Restoring a living museum


Sean Dudley
By Sean Dudley

One of American golf architecture's key early works, the Old Course at the Bedford Springs resort in southern Pennsylvania is to reopen after a restoration by architect Ron Forse.

"Select holes at Bedford Springs are thought to be some of the first golf holes installed in America, creating something of a golf architectural museum," said Rikki Boparai, general manager of the Bedford Springs Resort. The course, originally laid out in 1895 by Spencer Oldham, has been redesigned twice before, by AW Tillinghast in 1912 and Donald Ross in 1923.

The new-look par 72 course, which will play between 5,050 and 6,795 yards, features bentgrass greens, fairways and tees, with rough consisting of bluegrass and fescue. It is characterised by deep bunkering and flared greens.

Shobers Run creek comes into play throughout the front nine holes, as well as on holes eleven, fourteen, fifteen and eighteen. The northern and southern points of the landscape, where the course starts and finishes respectively, present various elevation changes, while the remaining property below the hills levels out along the river valley.

Watershed specialist LandStudies has restored more than a mile of Shobers Run stream channel and floodplain.
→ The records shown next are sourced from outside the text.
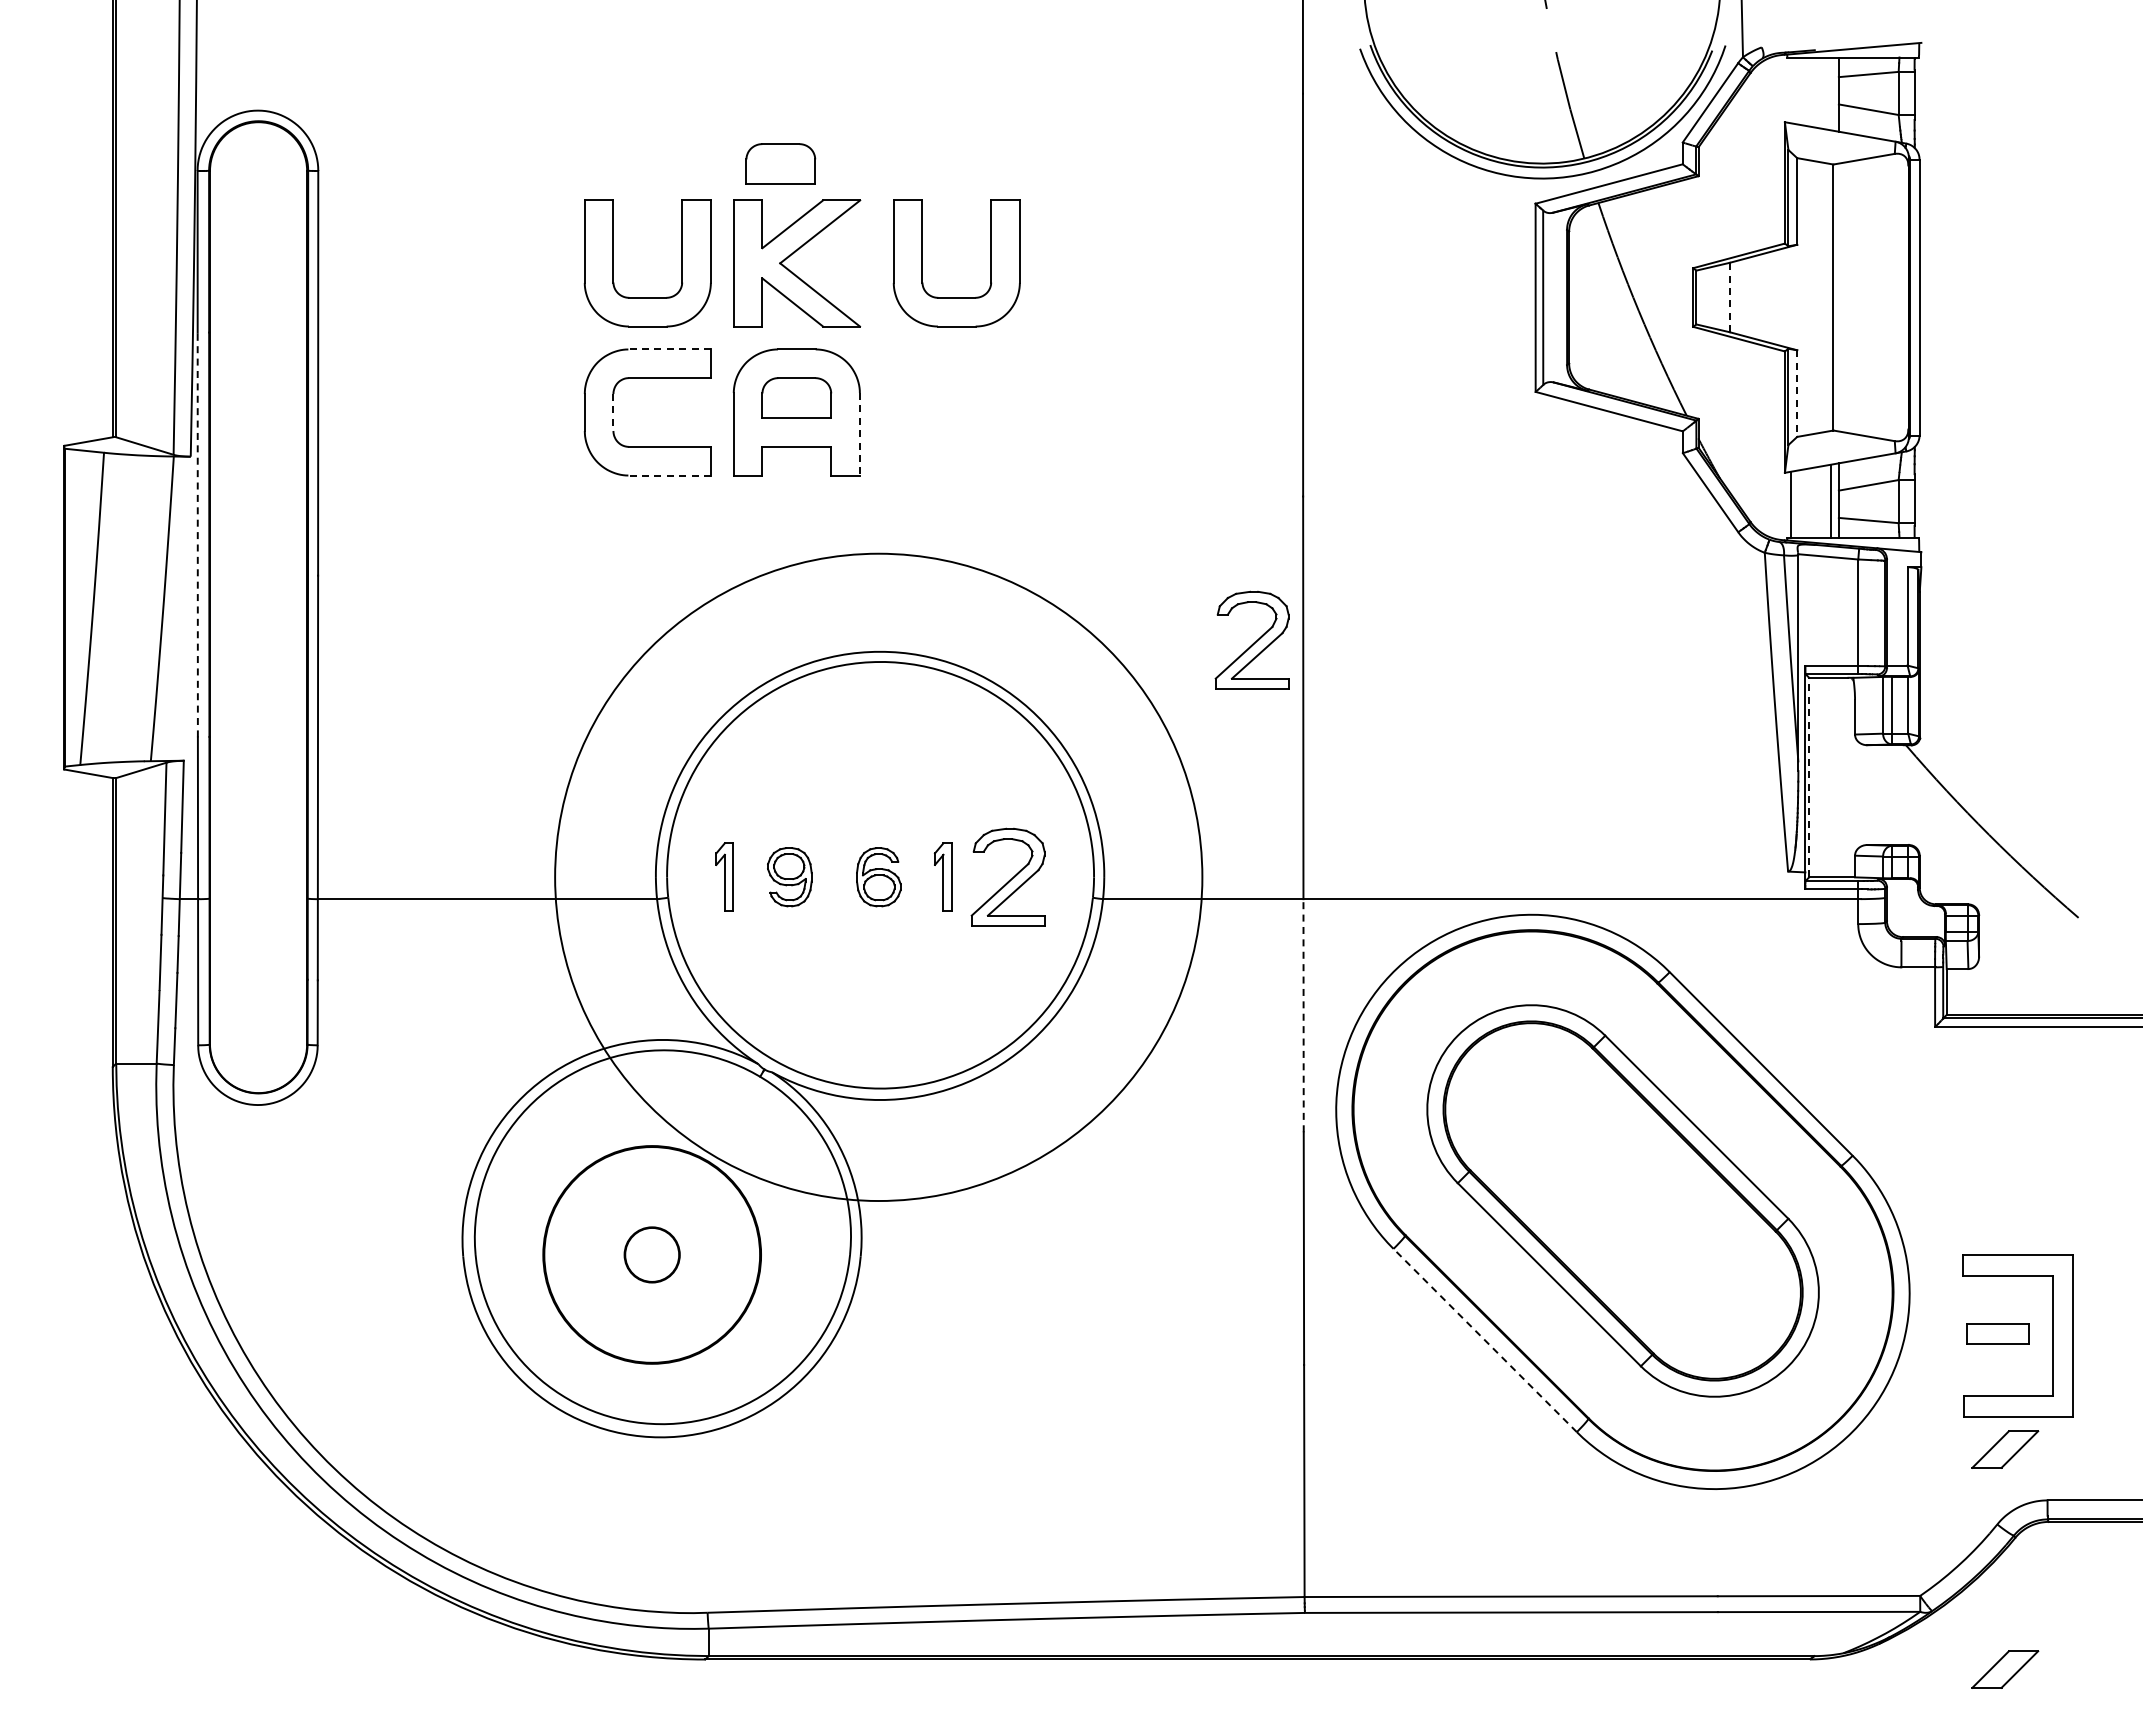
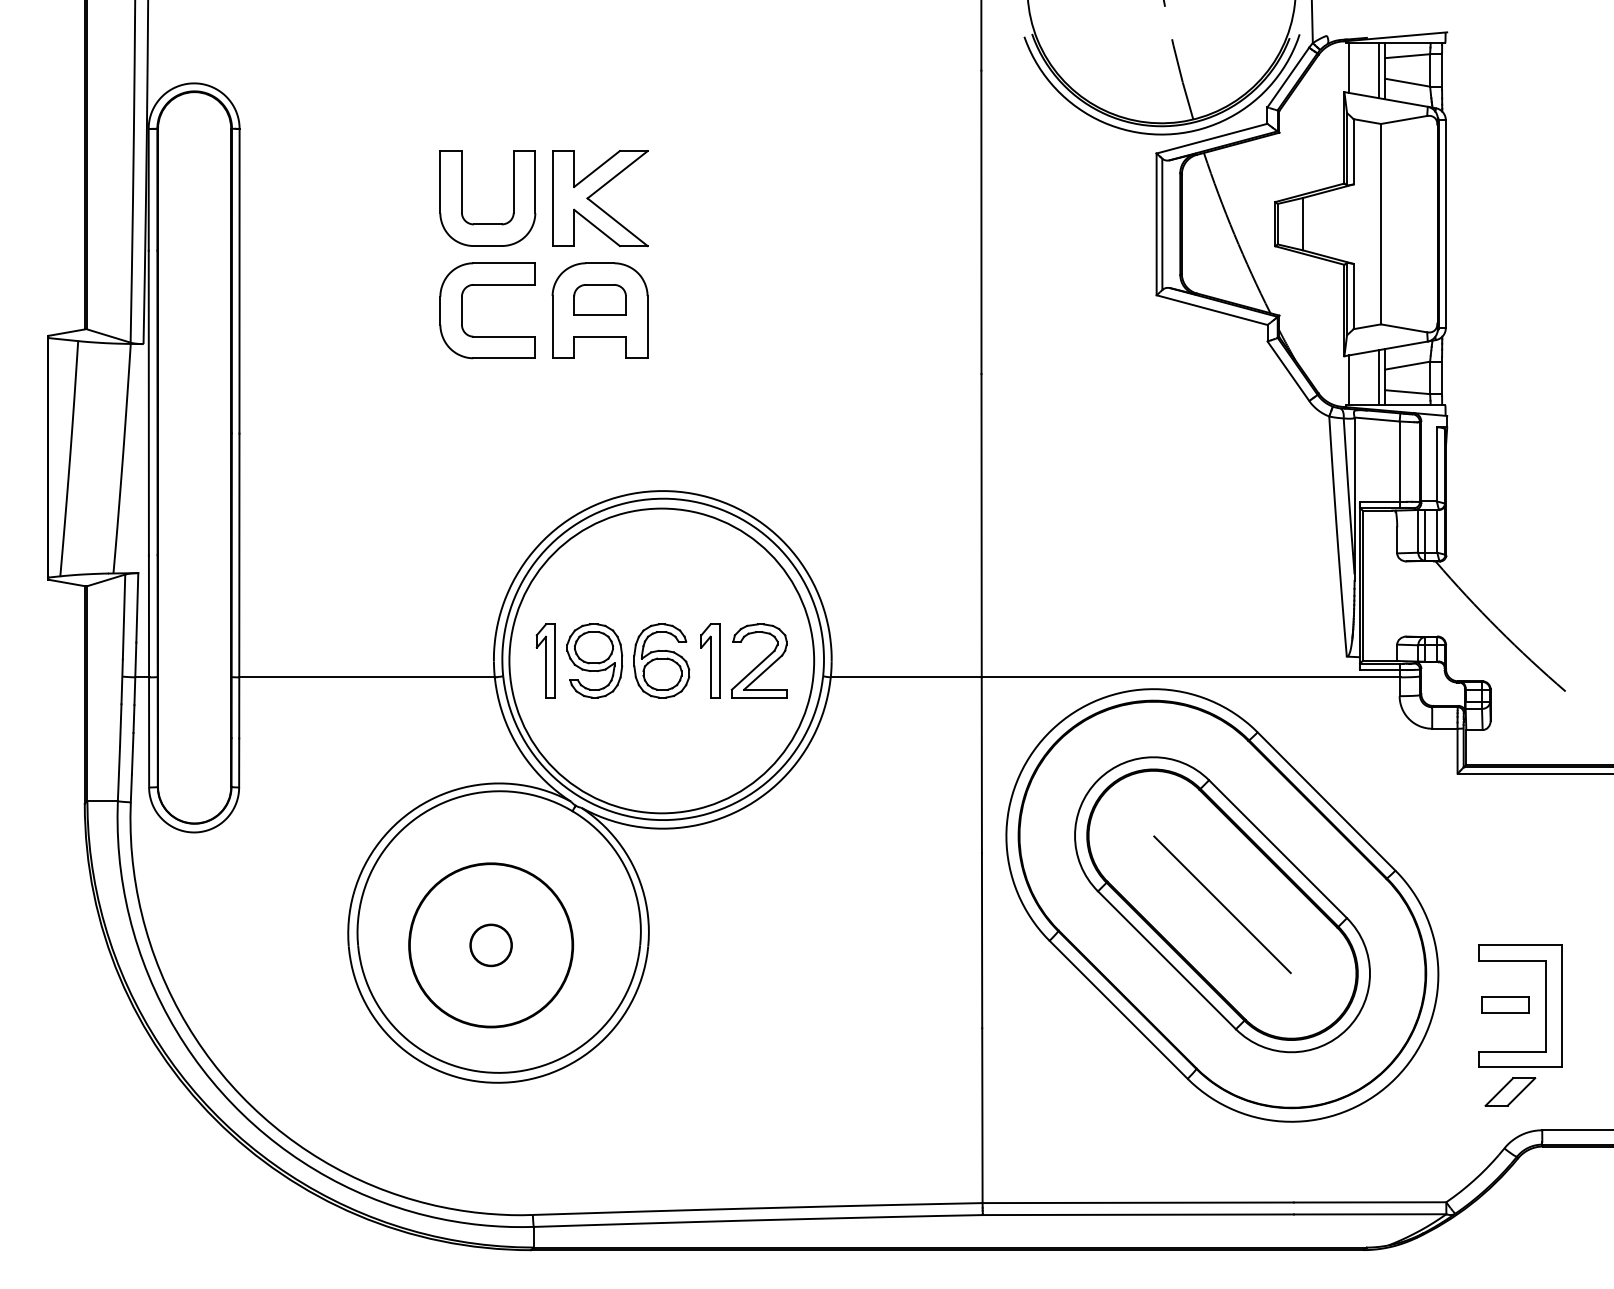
line: (1790, 90) -> (1348, 68), added
line: (1830, 93) -> (1378, 70), added
part: (780, 163) -> (587, 123), removed
part: (922, 263) -> (694, 198), removed
line: (1729, 297) -> (1302, 224), dashed -> solid
line: (669, 349) -> (504, 263), dashed -> solid
line: (1797, 394) -> (1353, 297), dashed -> solid
line: (613, 413) -> (461, 311), dashed -> solid
line: (859, 434) -> (647, 327), dashed -> solid
line: (669, 475) -> (504, 358), dashed -> solid
line: (197, 534) -> (148, 402), dashed -> solid
part: (1251, 639) -> (942, 481), removed
line: (1809, 777) -> (1362, 585), dashed -> solid
part: (724, 876) -> (545, 660), size x1.43
part: (789, 876) -> (594, 660), size x1.67
part: (878, 876) -> (661, 660), size x1.67
part: (943, 876) -> (710, 660), size x1.43
circle: (878, 877) -> (661, 661), size x0.62
line: (1303, 1015) -> (981, 765), dashed -> solid
line: (1622, 1200) -> (1222, 904), added
line: (1485, 1340) -> (1118, 1009), dashed -> solid
part: (2005, 1669) -> (1510, 1257), removed

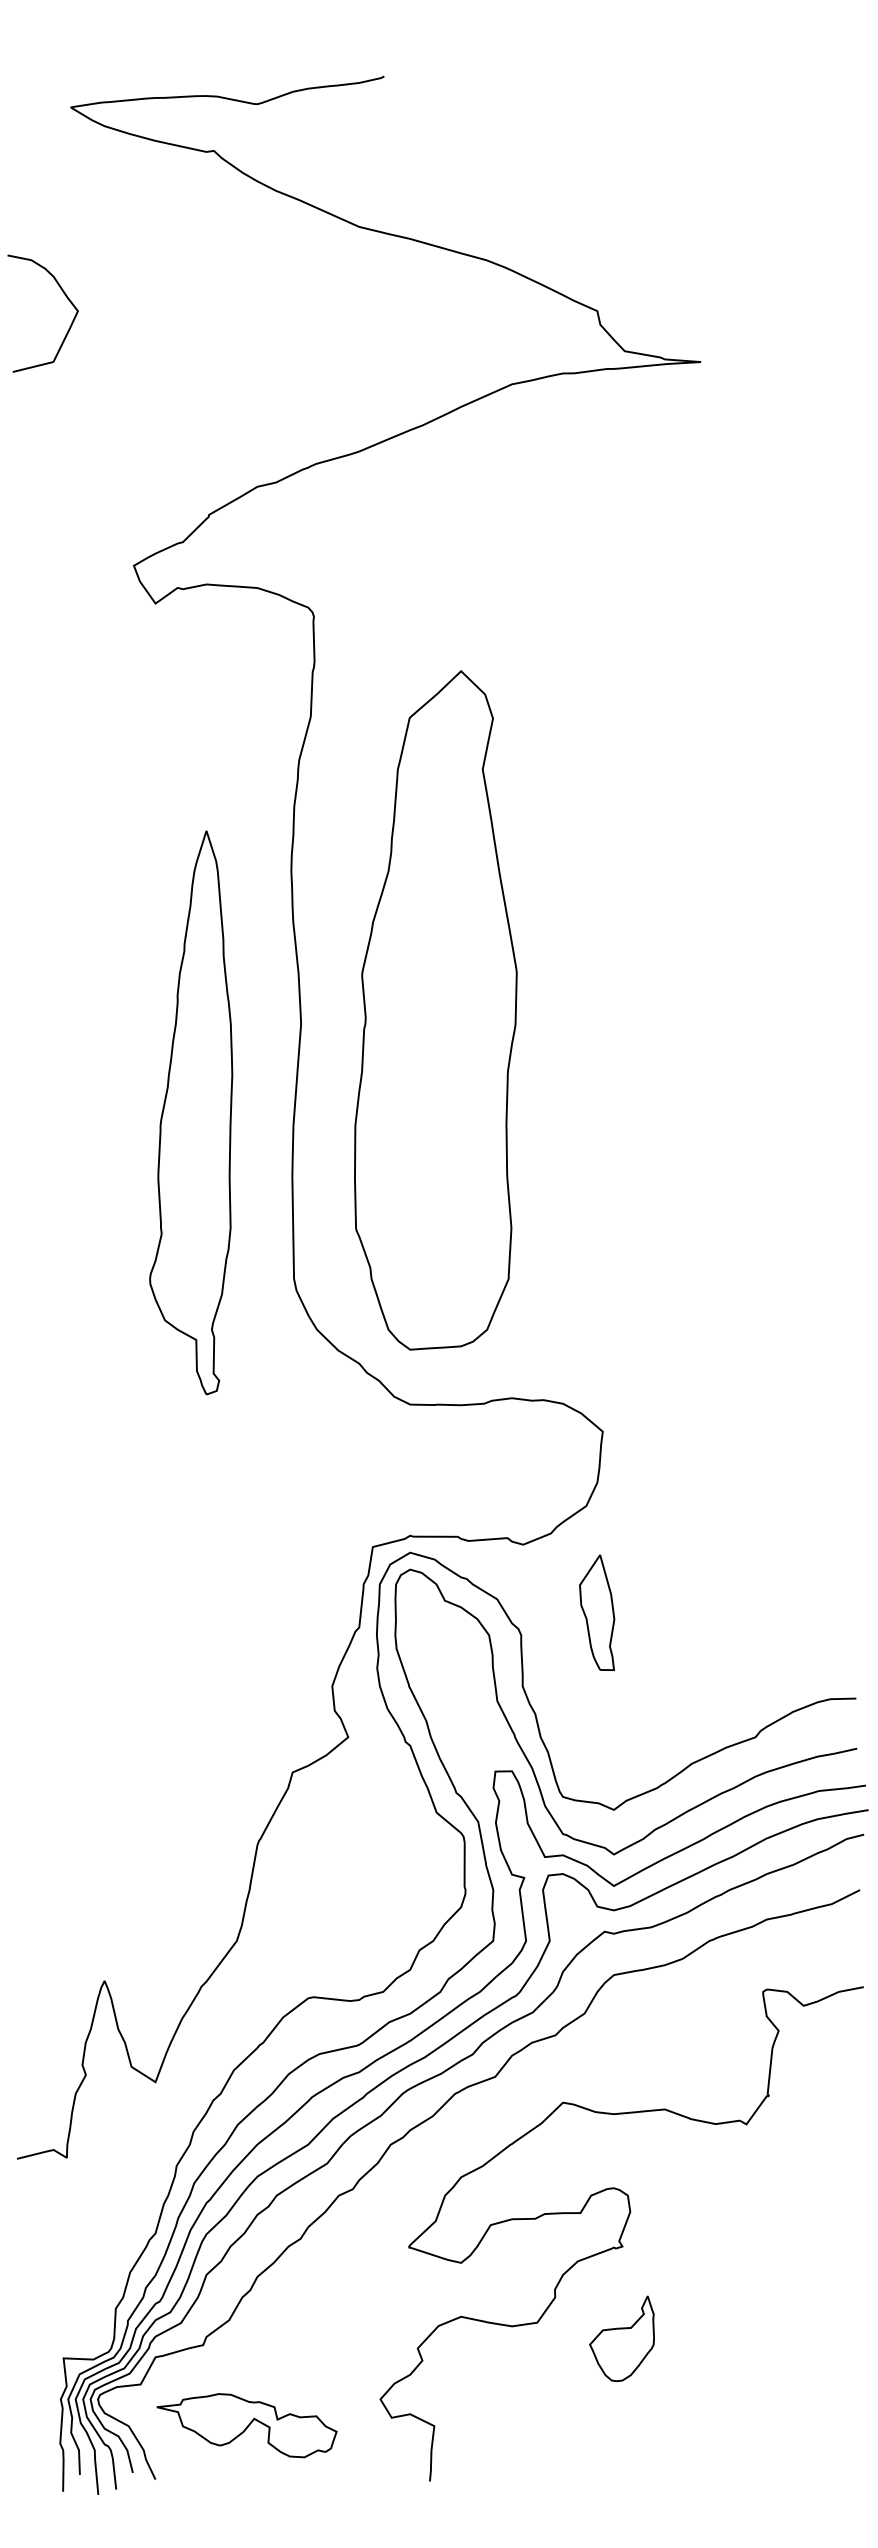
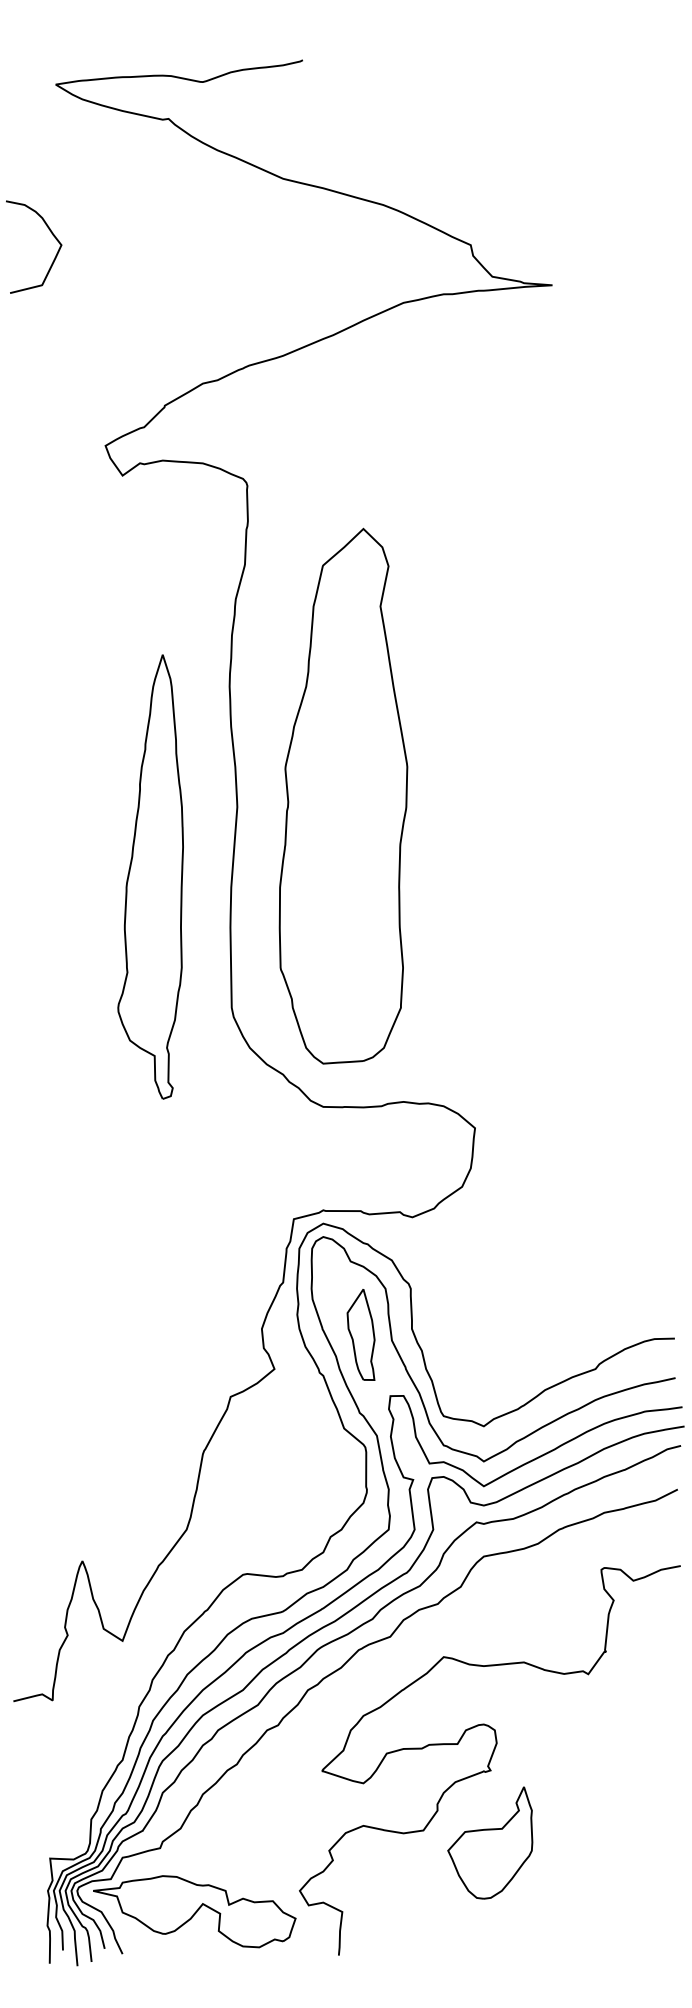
part: (597, 1612) -> (361, 1334), moved
part: (621, 2338) -> (489, 1842), size x1.67
part: (246, 2425) -> (194, 1911), size x1.43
Also restored was an important tributary leading into the stream, providing an ideal native trout habitat. There are eleven holes that were Ross designs and four that remain from Tillinghast, whose lasting overall influence on the course is most evident at the fourteenth hole, named 'Tiny Tim'. This downhill par three is derived from a Tillinghast sketch in his book Gleanings From The Wayside.

Pennsylvania contractor Frontier Golf carried out the works.